200 Ribu Anak Kecanduan Judol, Pengamat Sentil Menkomdigi Meutya: Lebih Gencar Tutup Akun
VERSI SKRIP VIDEO 2 MENITAN
“80 anak di bawah usia 10 tahun. Masih duduk di bangku SD. Sudah terjerat judi online. Total 200.000 anak Indonesia terpapar. Ini bukan lelucon. Ini darurat nasional!”
“Data Komdigi mengungkap fakta mengejutkan: 200 ribu anak Indonesia terpapar judi online. 80 anak di antaranya masih di bawah 10 tahun!
Pengamat Hukum dan Pembangunan, Hardjuno Wiwoho, menilai ini baru permukaan gunung es. Angka sebenarnya bisa jauh lebih besar karena pemalsuan identitas di dunia digital sangat mudah dilakukan.

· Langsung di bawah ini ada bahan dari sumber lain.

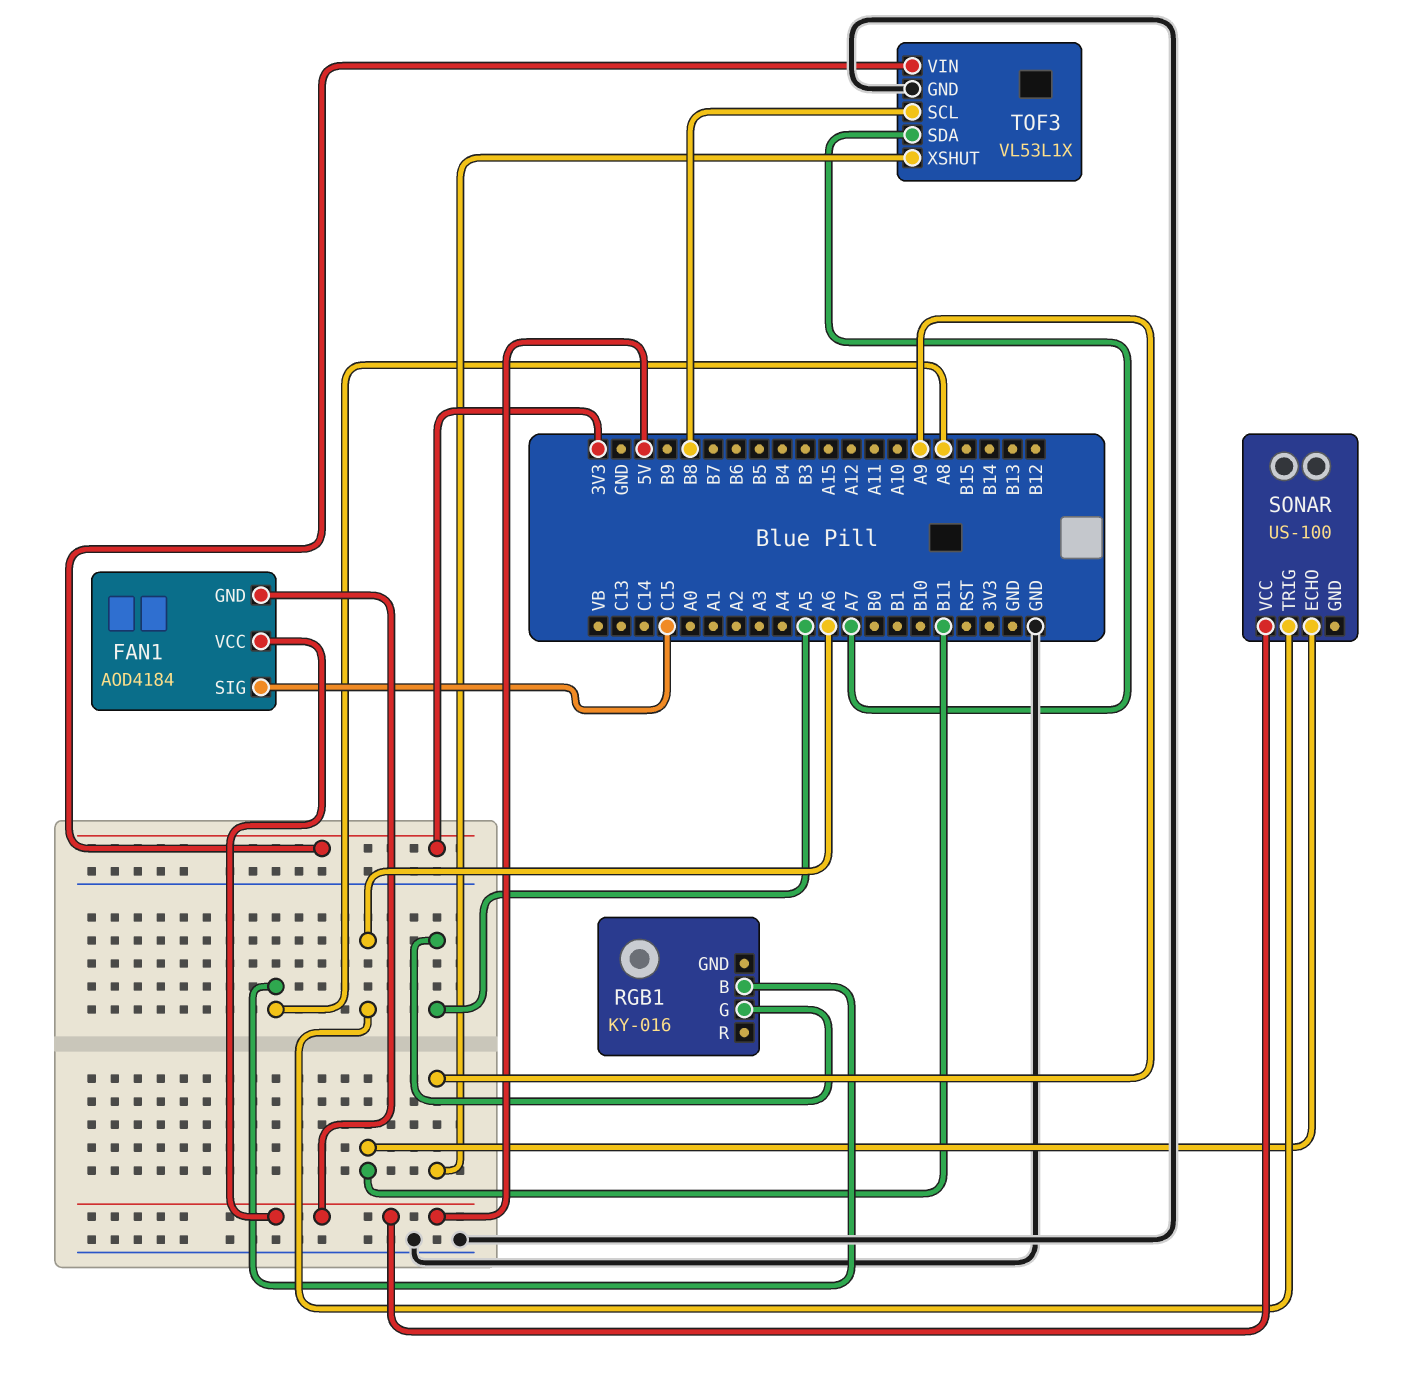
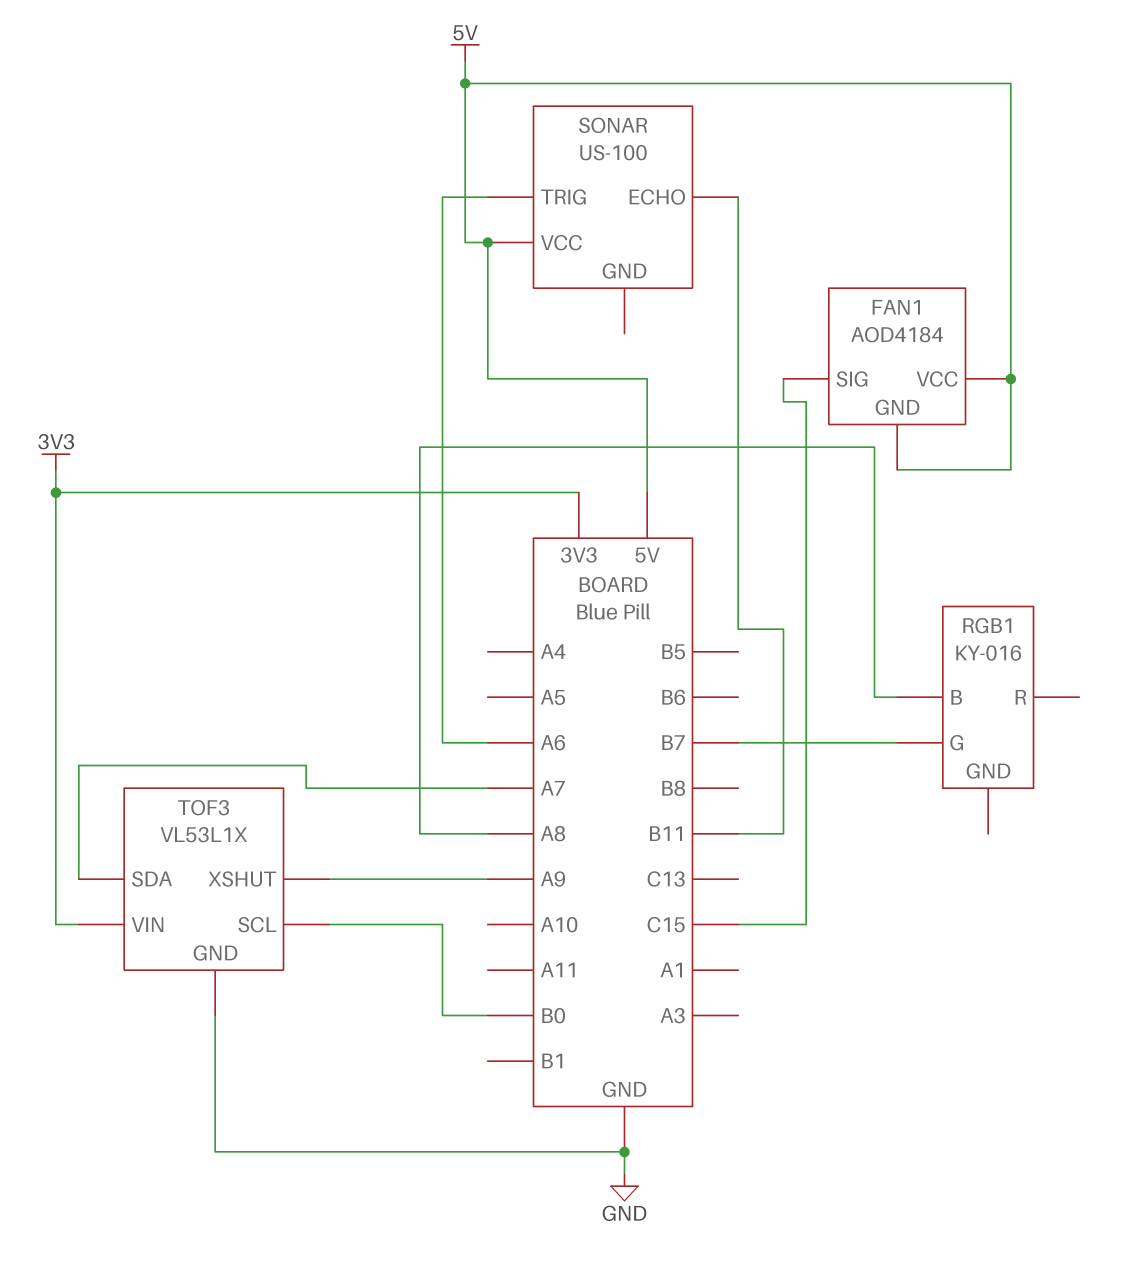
RGB1 pin G: A5 -> B7
TOF3 pin SCL: B8 -> B0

Lebih parah lagi: judol sekarang tidak hanya di kota besar. Sudah merambah hingga ke pedesaan!”
“Hardjuno menyentil langsung Menteri Komdigi Meutya Hafid. Menurutnya, secara teknis penutupan akun judol sebenarnya bisa dilakukan. Tinggal mau atau tidak.

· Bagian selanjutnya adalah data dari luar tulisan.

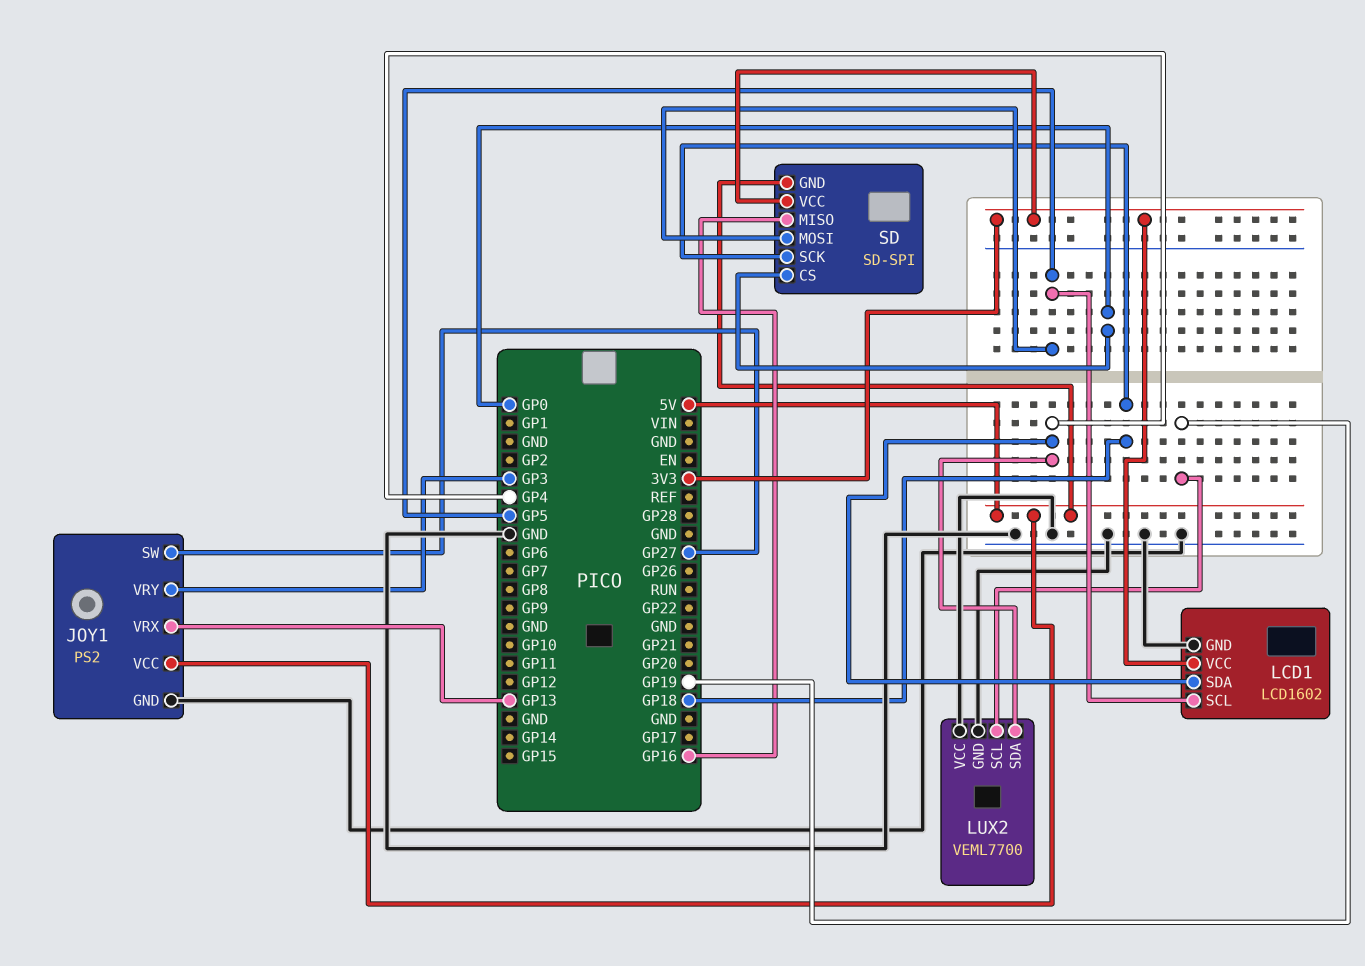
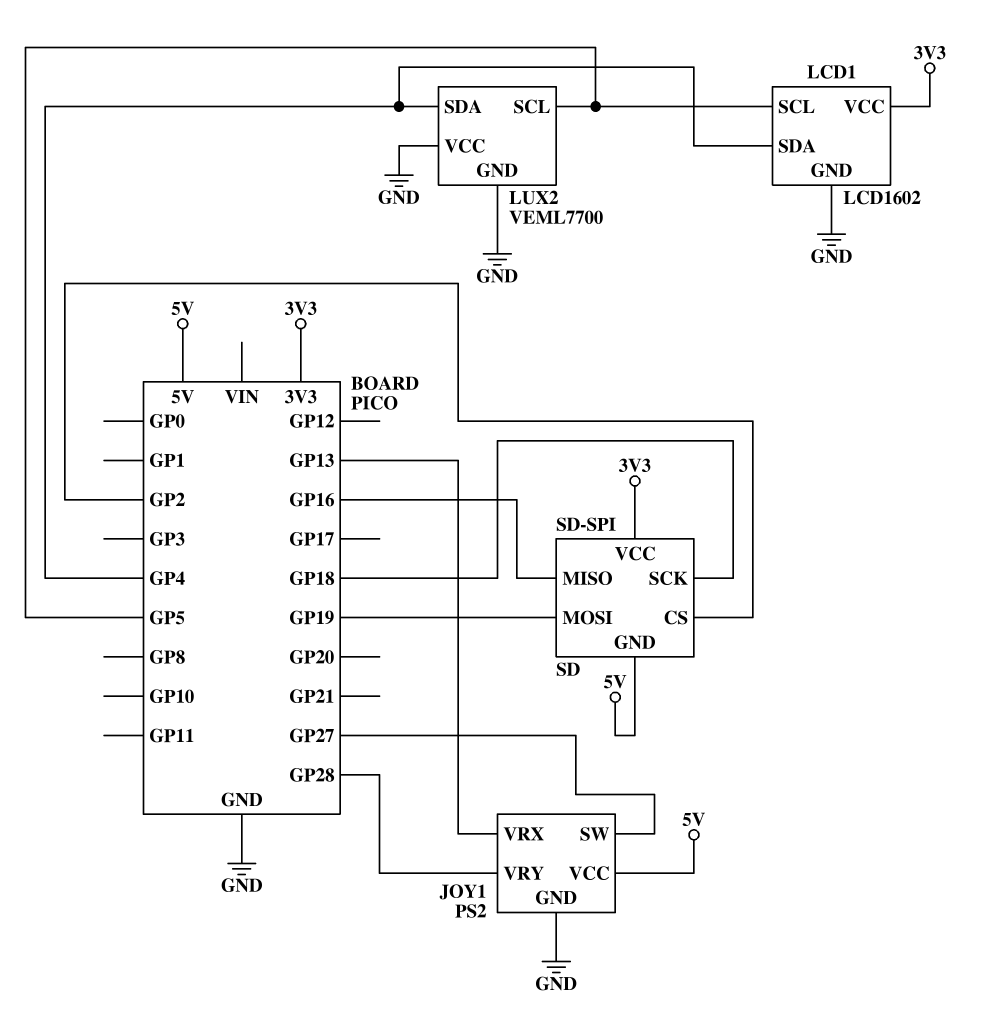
JOY1 pin VRY: GP3 -> GP28
LUX2 pin SCL: GP19 -> GP5
SD pin CS: GP0 -> GP2
SD pin MOSI: GP5 -> GP19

‘Jika menteri yang dulu ada dugaan situs tertentu tidak ditutup karena ada praktik permainan dan pihak yang membayar, sekarang harus lebih transparan dan tegas,’ ujar Hardjuno.
Di Boyolali, sudah ada kasus bunuh diri yang diduga terkait jeratan judi online. Tragis!”
“Menanggapi hal ini, Meutya menegaskan bahwa judi online adalah penipuan atau scam. Sistemnya dirancang agar pemain selalu rugi dalam jangka panjang.
Meutya meminta seluruh pihak menjadi garda terdepan edukasi. Pemberantasan judol tidak cukup hanya dengan pemutusan akses. Harus dibarengi literasi digital dan kesadaran masyarakat.
Tapi pertanyaannya: Apakah edukasi saja cukup? Sementara 200 ribu anak sudah terpapar.”
“Waktu tidak bisa menunggu. Setiap hari, anak-anak Indonesia terus terpapar. Pemerintah harus bertindak tegas. Dan kita sebagai masyarakat, harus ikut mengawasi dan mengedukasi.
Ini bukan hanya tugas Komdigi. Ini tugas kita semua!”